Lorsqu’elle posa sur notre table un minuscule pot à lait en inox, l’acier terni par le givre, Maman lui fit un clin d’œil.

— Merci, dit-elle en poussant le pot vers moi. Ça fait trente ans qu’on essaye de maintenir son apport en calories. Sans ça (Maman claqua des doigts), pouf ! Elle aurait disparu sous nos yeux.

— Comme mes cheveux, murmurai-je.

La serveuse m’examina. Personne n’aurait pu me prendre pour autre chose qu’une gamine maigrelette.

Au moment où elle allait s’éloigner, Maman haussa la voix.

— J’aimerais avoir un œuf, sur le plat, pas trop cuit mais pas baveux. Que le blanc ne soit pas marron sur les bords. Et un toast, s’il vous plaît, sans beurre.

La serveuse se retourna :

— Et votre sœur ?

— Une pile de toasts, répondis-je.

— Avec beaucoup de sirop d’érable, ajouta Maman.

Dès que la serveuse eut tourné les talons, j’avalai mon eau et vidai les trois quarts de mon café dans le verre, après quoi je remplis ma tasse de lait. Maman fit semblant de se voiler la face et me tendit le sucre. Je plaçai le bec verseur au-dessus de la tasse jusqu’à ce que le mélange menace de déborder. Maman ferma les yeux et se mit un doigt dans la gorge. Elle appelait mon rituel “faire de la crème glacée”.

Quand j’eus terminé, Maman me tendit sa tasse, contre laquelle je fis tinter la mienne, non sans répandre un peu de son contenu.

— C’est reparti pour notre tête-à-tête, chérie, dit Maman.

Elle prit une gorgée de café, fit une grimace et reposa sa tasse, l’entourant de ses mains. Puis elle me regarda d’un air très sérieux ; le traité de paix était sur le point d’être rompu.

— Tu commences à en avoir marre de son numéro de disparition, pas vrai ?

Hier, dans l’une de ces rares secondes où ils se trouvaient à plus de cinquante centimètres l’un de l’autre, quand Papa était dans la salle de bain ou quelque part, j’avais été assez stupide pour dire : “Je déteste quand il s’en va, Maman. Pourquoi il ne se trouve pas un vrai métier ? Un où il pourrait travailler ici ?”

Elle était aussitôt allée tout lui répéter. Notre conversation privée.

Et encore maintenant, je ne pouvais m’empêcher de revenir là-dessus, comme sur une cicatrice qu’on gratte malgré soi.

— Eh bien, pourquoi c’est si impossible qu’il reste ?

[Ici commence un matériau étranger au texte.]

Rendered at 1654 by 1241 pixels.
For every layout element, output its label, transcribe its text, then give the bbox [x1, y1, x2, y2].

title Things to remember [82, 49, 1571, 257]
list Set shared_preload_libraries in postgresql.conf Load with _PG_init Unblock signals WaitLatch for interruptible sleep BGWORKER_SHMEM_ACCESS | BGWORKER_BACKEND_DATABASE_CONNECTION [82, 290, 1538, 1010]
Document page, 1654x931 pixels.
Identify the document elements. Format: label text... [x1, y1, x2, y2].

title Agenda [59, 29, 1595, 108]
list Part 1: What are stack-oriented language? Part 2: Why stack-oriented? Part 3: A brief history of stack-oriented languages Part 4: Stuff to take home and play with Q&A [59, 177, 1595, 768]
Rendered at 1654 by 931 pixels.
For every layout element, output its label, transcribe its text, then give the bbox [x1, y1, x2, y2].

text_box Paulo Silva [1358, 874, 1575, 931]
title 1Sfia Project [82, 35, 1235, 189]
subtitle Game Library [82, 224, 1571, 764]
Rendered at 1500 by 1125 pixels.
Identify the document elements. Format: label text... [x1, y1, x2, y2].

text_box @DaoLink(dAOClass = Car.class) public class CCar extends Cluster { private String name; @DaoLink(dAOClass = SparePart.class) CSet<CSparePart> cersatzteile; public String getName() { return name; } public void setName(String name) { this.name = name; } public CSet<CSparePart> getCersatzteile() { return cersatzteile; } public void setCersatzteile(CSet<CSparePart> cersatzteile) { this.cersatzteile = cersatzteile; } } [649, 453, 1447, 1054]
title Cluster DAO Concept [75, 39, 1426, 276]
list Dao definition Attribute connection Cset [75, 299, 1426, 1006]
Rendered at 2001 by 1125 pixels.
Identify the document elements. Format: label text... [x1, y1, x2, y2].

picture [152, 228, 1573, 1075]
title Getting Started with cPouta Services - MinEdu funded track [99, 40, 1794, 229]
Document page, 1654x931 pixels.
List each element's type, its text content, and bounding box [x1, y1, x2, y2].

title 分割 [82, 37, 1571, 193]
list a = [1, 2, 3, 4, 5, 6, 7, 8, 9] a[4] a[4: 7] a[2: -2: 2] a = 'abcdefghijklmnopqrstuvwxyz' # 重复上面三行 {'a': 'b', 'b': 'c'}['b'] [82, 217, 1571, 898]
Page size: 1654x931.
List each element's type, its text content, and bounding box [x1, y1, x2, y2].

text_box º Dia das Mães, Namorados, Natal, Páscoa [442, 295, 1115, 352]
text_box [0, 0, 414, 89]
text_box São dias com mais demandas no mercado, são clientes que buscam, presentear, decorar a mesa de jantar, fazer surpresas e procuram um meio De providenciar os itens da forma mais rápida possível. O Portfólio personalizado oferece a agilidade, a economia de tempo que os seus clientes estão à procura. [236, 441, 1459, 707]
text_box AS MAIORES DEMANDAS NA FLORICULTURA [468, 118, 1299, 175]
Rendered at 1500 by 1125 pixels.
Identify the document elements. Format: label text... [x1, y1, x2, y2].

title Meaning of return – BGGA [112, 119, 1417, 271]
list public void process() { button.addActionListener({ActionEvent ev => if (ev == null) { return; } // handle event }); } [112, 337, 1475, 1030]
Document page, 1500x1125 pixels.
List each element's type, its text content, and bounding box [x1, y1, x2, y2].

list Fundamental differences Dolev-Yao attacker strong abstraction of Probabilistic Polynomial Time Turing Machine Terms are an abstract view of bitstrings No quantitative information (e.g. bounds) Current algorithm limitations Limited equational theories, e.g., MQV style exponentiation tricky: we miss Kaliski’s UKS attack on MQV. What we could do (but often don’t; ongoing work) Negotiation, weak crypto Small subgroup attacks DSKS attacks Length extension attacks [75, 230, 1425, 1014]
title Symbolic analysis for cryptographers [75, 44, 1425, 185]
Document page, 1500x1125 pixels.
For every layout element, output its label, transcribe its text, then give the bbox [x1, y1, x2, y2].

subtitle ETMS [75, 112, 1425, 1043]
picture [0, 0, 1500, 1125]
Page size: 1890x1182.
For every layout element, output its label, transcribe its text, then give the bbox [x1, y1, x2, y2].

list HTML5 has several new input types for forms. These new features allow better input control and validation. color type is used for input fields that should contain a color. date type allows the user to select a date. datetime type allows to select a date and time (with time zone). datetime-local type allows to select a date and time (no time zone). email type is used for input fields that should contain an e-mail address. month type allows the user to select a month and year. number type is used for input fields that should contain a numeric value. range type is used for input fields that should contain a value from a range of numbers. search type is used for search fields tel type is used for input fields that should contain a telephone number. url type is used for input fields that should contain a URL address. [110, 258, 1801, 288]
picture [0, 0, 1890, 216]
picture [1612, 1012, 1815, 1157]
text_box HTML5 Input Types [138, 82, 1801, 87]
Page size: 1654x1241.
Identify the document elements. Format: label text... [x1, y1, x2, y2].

Elle me dévisagea comme si nous n’avions jamais été pré­sentées, mais je secouai la tête, je ne voulais pas jouer à ce jeu-là.

— Je sais que tu détestes ça, toi aussi. Pourquoi il ne peut pas être comme tous les autres pères ?

Maman me fixa si longuement que je fus obligé de détourner les yeux.

— C’est ça que tu veux ? Que Chuck soit comme tous les autres pères ?

— Euh… non.

— Il est bûcheron, Lucy. Comment voudrais-tu qu’il reste à Great Falls ? On ne peut pas dire que ça grouille d’arbres à abattre, ici.

— Mais…

— Tu sais à quel point c’est dur pour lui ? De nous quitter ? Tu t’es déjà posé la question ? (Elle secoua la tête.) Après tout ce qu’il a fait, il fallait que tu lui fasses une scène, c’était plus fort que toi ?

— C’est pas moi, Maman. Moi, je lui ai rien dit. C’est pas moi, le corbeau, ici.

Elle me brandit son poing sous le nez.

— Continue comme ça, sœurette, et tu vas regretter de ne pas avoir d’ailes.

Puis elle ouvrit la main et soupira, se pencha pour me frotter le sommet du crâne, sentir mes cheveux se hérisser.

— Il fait ce qu’il a à faire, Lucy. S’il existait un État plus pauvre que le Montana, j’imagine qu’on y habiterait. Il suit les arbres, c’est tout.

Il suivait les arbres. Sacrément difficiles à rattraper à la course, les arbres. Papa tout craché.

— Pour mettre du beurre dans la marmite.

— Gagner ses épinards.

— Faire bouillir sa croûte.

— S’en mettre plein les manches.

On aurait pu continuer pendant des heures.